━━ DATA

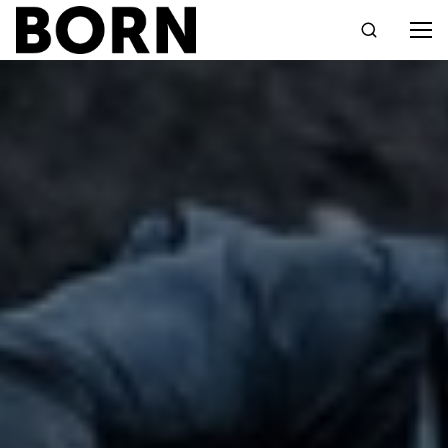
Drücken Sie die Eingabetaste zum Suchen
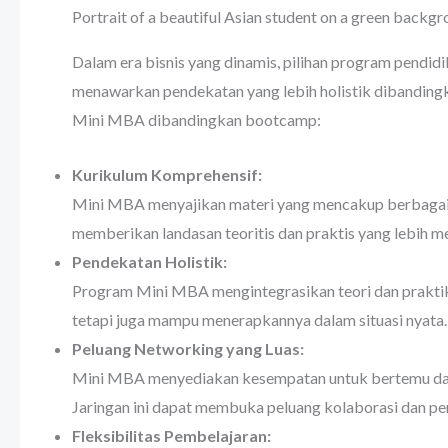
Portrait of a beautiful Asian student on a green backg
Dalam era bisnis yang dinamis, pilihan program pend
menawarkan pendekatan yang lebih holistik dibandingk
Mini MBA dibandingkan bootcamp:
Kurikulum Komprehensif:
Mini MBA menyajikan materi yang mencakup berbagai as
memberikan landasan teoritis dan praktis yang lebih
Pendekatan Holistik:
Program Mini MBA mengintegrasikan teori dan praktik m
tetapi juga mampu menerapkannya dalam situasi nyata.
Peluang Networking yang Luas:
Mini MBA menyediakan kesempatan untuk bertemu dan be
Jaringan ini dapat membuka peluang kolaborasi dan pe
Fleksibilitas Pembelajaran:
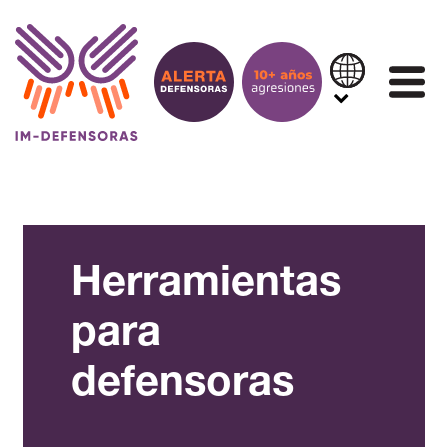
Saltar al contenido
IN
Herramientas
para
defensoras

━━━━

- **AIM OF THE EXERCISE**: Please render every line of the material above as a numbered list, with blank lines omitted. Leave the pictures out of your answer.

- **EXPECTED OUTPUT**:
1. Drücken Sie die Eingabetaste zum Suchen
2. Portrait of a beautiful Asian student on a green backg
3. Dalam era bisnis yang dinamis, pilihan program pend
4. menawarkan pendekatan yang lebih holistik dibandingk
5. Mini MBA dibandingkan bootcamp:
6. Kurikulum Komprehensif:
7. Mini MBA menyajikan materi yang mencakup berbagai as
8. memberikan landasan teoritis dan praktis yang lebih
9. Pendekatan Holistik:
10. Program Mini MBA mengintegrasikan teori dan praktik m
11. tetapi juga mampu menerapkannya dalam situasi nyata.
12. Peluang Networking yang Luas:
13. Mini MBA menyediakan kesempatan untuk bertemu dan be
14. Jaringan ini dapat membuka peluang kolaborasi dan pe
15. Fleksibilitas Pembelajaran:
16. Saltar al contenido
17. IN
18. Herramientas
19. para
20. defensoras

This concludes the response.